%%

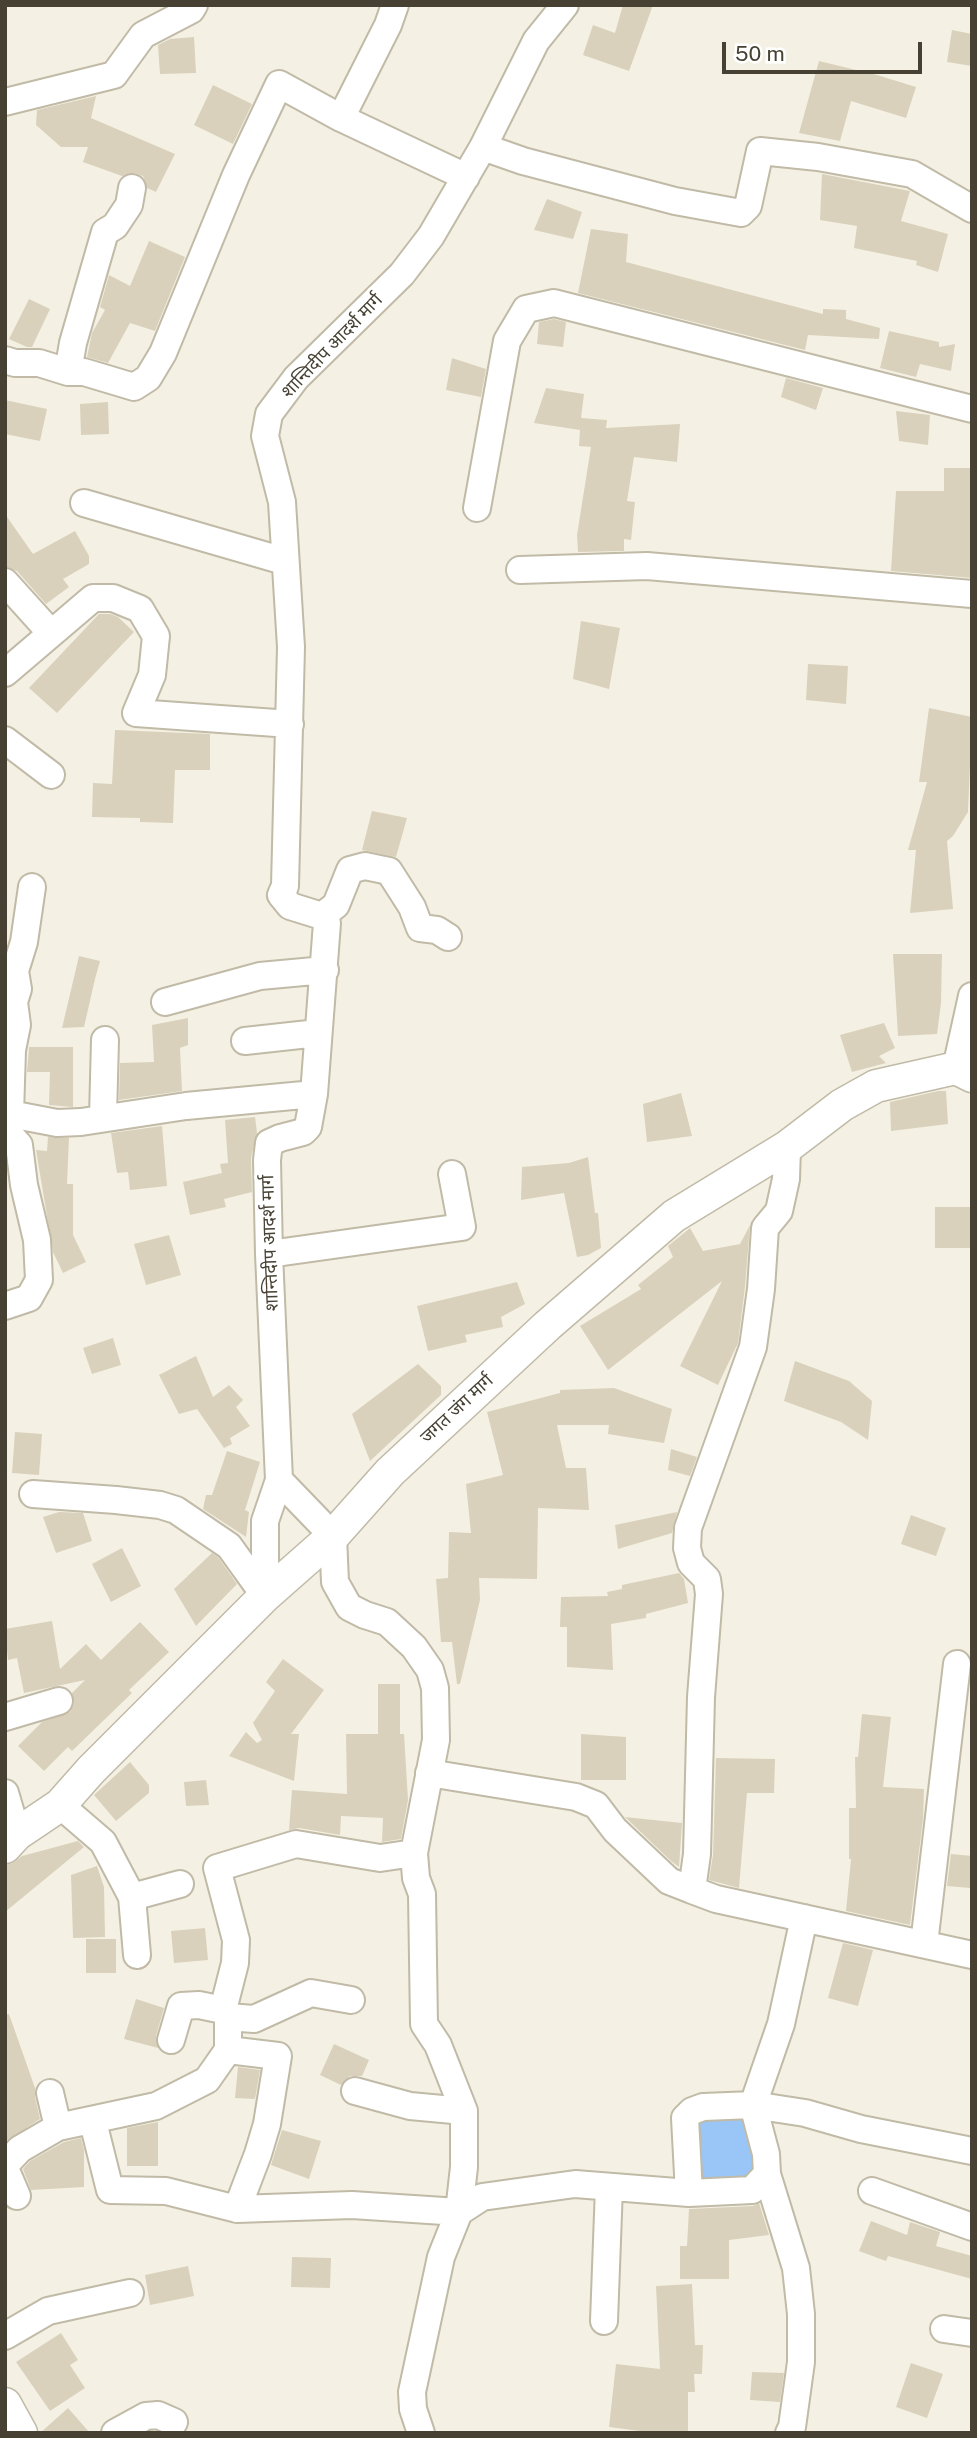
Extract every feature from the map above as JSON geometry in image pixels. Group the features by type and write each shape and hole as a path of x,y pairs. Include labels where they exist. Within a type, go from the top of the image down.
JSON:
{"street":[{"path":"5,102 114,75 143,35 191,10 194,5"},
{"path":"341,118 388,25 395,5"},
{"name":"शान्तिदीप आदर्श मार्ग","path":"265,1596 265,1521 279,1480 267,1160 269,1143 303,1132 308,1127 314,1094 327,923 322,916 290,906 281,895 285,886 291,647 282,502 265,436 269,414 296,378 402,274 432,236 483,147 536,41 565,5"},
{"path":"5,360 15,363 39,363 68,372 84,372 134,387 148,378 163,353 236,175 279,84 341,118 466,177"},
{"path":"483,147 523,161 674,201 741,213 748,206 760,151 818,156 912,174 972,209"},
{"path":"68,372 73,342 106,232 115,226 129,205 132,188"},
{"path":"477,508 507,341 526,309 554,303 972,409"},
{"path":"84,503 285,561"},
{"path":"520,570 647,566 972,594"},
{"path":"5,582 51,633"},
{"path":"5,673 93,598 113,598 140,609 156,636 152,675 136,713 290,724"},
{"path":"5,740 51,775"},
{"path":"322,916 336,905 350,870 365,866 389,871 412,907 420,928 437,930 448,937"},
{"path":"5,1306 29,1298 39,1280 37,1240 24,1185 19,1145 10,1135 8,1082 17,1025 14,1002 18,989 15,971 24,942 32,887"},
{"path":"165,1002 260,976 325,970"},
{"path":"964,1072 972,996"},
{"path":"245,1041 318,1033"},
{"path":"103,1117 105,1040"},
{"name":"जगत जंग मार्ग","path":"11,1840 60,1805 91,1770 265,1596 333,1535 390,1472 548,1325 674,1216 787,1147 842,1105 876,1086 964,1072"},
{"path":"10,1114 57,1123 81,1122 187,1106 314,1094"},
{"path":"692,1890 697,1854 701,1697 709,1594 706,1579 691,1563 687,1548 688,1528 753,1347 761,1289 765,1228 779,1210 786,1179 787,1147"},
{"path":"269,1254 461,1227 452,1174"},
{"path":"279,1480 333,1535 335,1582 349,1606 387,1622 414,1647 430,1671 435,1688 436,1740 414,1853 416,1878 422,1894 424,2024 438,2045 464,2111 464,2167 459,2212 441,2257 414,2373 412,2409 421,2433"},
{"path":"33,1494 116,1500 160,1505 176,1510 229,1546 265,1596"},
{"path":"924,1944 957,1664"},
{"path":"5,1717 59,1701"},
{"path":"429,1773 576,1797 596,1805 615,1830 668,1881 716,1899 972,1955"},
{"path":"5,1793 11,1840"},
{"path":"60,1805 103,1842 132,1897 137,1955"},
{"path":"17,2196 5,2167 20,2149 58,2127 93,2122 156,2106 207,2080 228,2050 226,2013 236,1963 236,1940 217,1868 296,1844 380,1858 414,1853"},
{"path":"132,1897 180,1885"},
{"path":"789,2433 801,2362 801,2314 796,2268 767,2174 766,2154 753,2105 781,2024 804,1918"},
{"path":"171,2040 181,2006 199,2005 254,2019 311,1993 351,2000"},
{"path":"228,2050 278,2056 267,2124 237,2210"},
{"path":"355,2091 410,2106 464,2111"},
{"path":"50,2093 58,2127"},
{"path":"689,2193 685,2118 692,2111 703,2107 753,2105 804,2113 861,2129 972,2151"},
{"path":"93,2122 110,2189 166,2191 237,2210 352,2205 459,2212 482,2197 575,2184 689,2193 752,2190 767,2174"},
{"path":"604,2321 608,2187"},
{"path":"873,2191 972,2227"},
{"path":"5,2336 48,2311 130,2293"},
{"path":"944,2329 972,2333"},
{"path":"5,2404 21,2433"},
{"path":"115,2433 146,2416 158,2416 174,2422"}],"water":[{"path":"742,2113 756,2168 753,2177 714,2182 696,2179 690,2123 705,2115"}],"building":[{"path":"623,5 653,5 629,71 583,55 593,25 615,33"},
{"path":"952,30 972,34 972,66 947,62"},
{"path":"194,37 196,73 160,74 158,45 170,39"},
{"path":"819,61 916,87 906,118 851,101 840,141 799,133"},
{"path":"213,85 252,104 233,144 194,125"},
{"path":"96,96 91,118 175,154 156,192 147,188 143,176 135,173 122,176 83,162 88,147 61,147 36,125 37,110"},
{"path":"822,174 910,191 901,221 948,234 938,272 916,265 917,261 854,248 857,226 820,220"},
{"path":"547,199 582,212 573,239 534,230"},
{"path":"591,229 628,234 626,262 823,314 823,309 846,310 846,319 880,328 879,339 808,335 805,350 578,293"},
{"path":"149,241 185,257 155,331 130,323 108,363 87,357 92,333 105,310 100,307 109,275 130,286"},
{"path":"29,299 50,309 32,347 9,339"},
{"path":"554,319 566,322 563,347 537,344 539,322"},
{"path":"889,331 939,342 939,347 955,344 951,371 920,364 916,377 880,368"},
{"path":"452,358 486,369 481,397 446,390"},
{"path":"786,378 823,388 816,410 781,397"},
{"path":"546,388 584,394 581,418 607,420 606,428 680,424 677,462 634,457 627,501 635,502 631,540 624,539 624,551 578,552 577,535 591,447 579,446 580,430 534,423"},
{"path":"5,400 47,409 40,441 5,434"},
{"path":"108,402 109,434 81,435 80,404"},
{"path":"896,411 930,415 928,445 899,441"},
{"path":"944,468 972,468 972,578 891,571 896,491 944,491"},
{"path":"5,514 33,554 75,531 89,556 89,564 63,579 69,587 46,604 17,571 5,567"},
{"path":"99,614 118,617 134,632 57,713 29,688"},
{"path":"581,621 620,628 609,689 573,679"},
{"path":"808,664 848,666 846,704 806,700"},
{"path":"929,708 972,717 968,812 947,841 953,909 910,913 916,850 908,850 927,782 919,782"},
{"path":"115,730 210,734 210,770 175,770 173,823 140,822 140,818 92,817 93,783 112,784"},
{"path":"372,811 407,818 396,857 362,850"},
{"path":"893,954 942,954 937,1034 898,1036"},
{"path":"79,956 100,961 84,1027 62,1028"},
{"path":"188,1018 188,1045 180,1048 182,1091 119,1100 120,1063 154,1062 152,1025"},
{"path":"884,1023 895,1048 879,1056 886,1063 852,1072 840,1035"},
{"path":"29,1047 73,1047 73,1107 49,1105 50,1072 27,1072"},
{"path":"946,1091 948,1124 891,1131 890,1102"},
{"path":"681,1093 692,1136 647,1142 643,1104"},
{"path":"255,1117 257,1133 251,1158 252,1192 224,1199 226,1207 190,1215 183,1182 222,1173 220,1164 228,1163 225,1120"},
{"path":"162,1126 167,1186 130,1190 128,1172 117,1173 111,1133"},
{"path":"48,1137 69,1138 67,1184 73,1184 73,1235 86,1262 63,1273 53,1252 36,1150 47,1151"},
{"path":"588,1157 601,1248 577,1257 564,1193 521,1200 522,1167 569,1163"},
{"path":"935,1207 970,1207 970,1248 935,1248"},
{"path":"750,1225 738,1343 718,1385 680,1366 722,1281 608,1370 580,1326 641,1289 638,1285 673,1257 668,1246 690,1228 703,1251 740,1244"},
{"path":"169,1235 181,1275 146,1285 134,1244"},
{"path":"517,1282 525,1304 501,1317 503,1327 465,1335 467,1342 428,1351 417,1306"},
{"path":"113,1338 121,1365 92,1374 83,1348"},
{"path":"196,1356 213,1397 229,1385 243,1400 236,1407 250,1426 230,1438 232,1444 224,1448 197,1409 179,1414 159,1375"},
{"path":"795,1361 849,1381 872,1401 868,1440 841,1422 784,1401"},
{"path":"418,1364 441,1386 441,1395 370,1461 352,1414"},
{"path":"614,1388 672,1409 664,1443 608,1434 609,1425 557,1425 566,1468 586,1468 589,1510 538,1508 537,1579 479,1578 480,1600 460,1684 457,1684 452,1642 441,1642 436,1579 448,1578 449,1532 471,1533 466,1484 503,1475 487,1412 560,1393 560,1390"},
{"path":"15,1432 42,1434 39,1475 12,1473"},
{"path":"671,1449 697,1457 690,1476 668,1470"},
{"path":"227,1451 260,1462 245,1510 249,1512 246,1537 203,1509 206,1495 212,1495"},
{"path":"59,1512 83,1513 92,1541 56,1553 43,1517"},
{"path":"677,1512 672,1533 618,1549 615,1525"},
{"path":"911,1515 946,1528 936,1556 901,1544"},
{"path":"122,1548 141,1586 111,1602 92,1564"},
{"path":"212,1553 218,1557 237,1584 196,1626 174,1589"},
{"path":"679,1573 684,1579 688,1603 646,1614 646,1618 611,1624 613,1670 567,1667 567,1627 560,1627 561,1597 608,1596 607,1592 622,1589 622,1585"},
{"path":"52,1621 60,1669 86,1644 101,1660 140,1622 169,1652 129,1690 132,1693 72,1751 68,1747 44,1771 18,1746 42,1722 70,1712 74,1704 72,1693 85,1680 24,1693 17,1658 8,1660 5,1629"},
{"path":"283,1659 324,1690 291,1734 299,1734 294,1781 229,1756 246,1732 257,1743 262,1740 253,1723 275,1691 266,1682"},
{"path":"378,1684 400,1684 400,1734 404,1734 408,1800 401,1839 382,1842 383,1818 341,1816 340,1835 299,1828 289,1830 292,1790 347,1794 346,1734 378,1734"},
{"path":"862,1714 891,1717 883,1787 924,1789 910,1925 846,1911 851,1859 849,1808 856,1808 855,1757 858,1757"},
{"path":"581,1734 626,1737 626,1780 581,1780"},
{"path":"716,1758 775,1759 774,1793 747,1793 739,1888 709,1880 713,1855"},
{"path":"130,1762 149,1785 149,1793 116,1821 94,1795"},
{"path":"206,1780 209,1805 186,1806 184,1782"},
{"path":"625,1817 682,1823 679,1867 671,1861"},
{"path":"78,1841 84,1847 5,1912 5,1865 22,1856"},
{"path":"951,1854 972,1856 970,1888 947,1886"},
{"path":"97,1866 104,1887 105,1937 73,1938 71,1875"},
{"path":"205,1928 208,1960 174,1963 171,1931"},
{"path":"86,1939 116,1939 116,1973 86,1973"},
{"path":"843,1943 873,1950 858,2006 828,1998"},
{"path":"136,1999 164,2008 156,2036 158,2048 124,2039"},
{"path":"9,2014 35,2088 40,2119 5,2142 5,2015"},
{"path":"334,2044 369,2060 362,2076 350,2076 341,2085 320,2075"},
{"path":"238,2067 260,2070 255,2099 235,2098"},
{"path":"158,2122 158,2166 127,2166 127,2128"},
{"path":"282,2130 321,2141 309,2179 271,2165"},
{"path":"81,2138 84,2150 84,2187 31,2190 23,2169 30,2161 64,2142"},
{"path":"759,2203 769,2235 729,2240 729,2279 680,2279 680,2246 687,2246 689,2209 753,2206"},
{"path":"871,2221 907,2235 910,2222 940,2232 936,2246 972,2256 972,2279 888,2256 886,2261 859,2251"},
{"path":"292,2257 331,2258 330,2288 291,2287"},
{"path":"188,2266 194,2296 150,2305 145,2275"},
{"path":"692,2284 695,2345 703,2345 702,2374 694,2374 695,2392 688,2392 688,2433 655,2433 609,2427 616,2364 660,2369 656,2286"},
{"path":"61,2333 78,2360 70,2365 85,2388 50,2411 16,2362"},
{"path":"911,2363 943,2374 927,2418 896,2407"},
{"path":"752,2372 784,2373 780,2402 750,2400"},
{"path":"68,2408 90,2433 40,2433"}]}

%%

- [PROBLEM DESCRIPTION]:
Lines of the material that contain the word "JSON" are to be gathered.

- [FINISHED EXERCISE]:
Extract every feature from the map above as JSON geometry in image pixels. Group the features by type and write each shape and hole as a path of x,y pairs. Include labels where they exist. Within a type, go from the top of the image down.
JSON:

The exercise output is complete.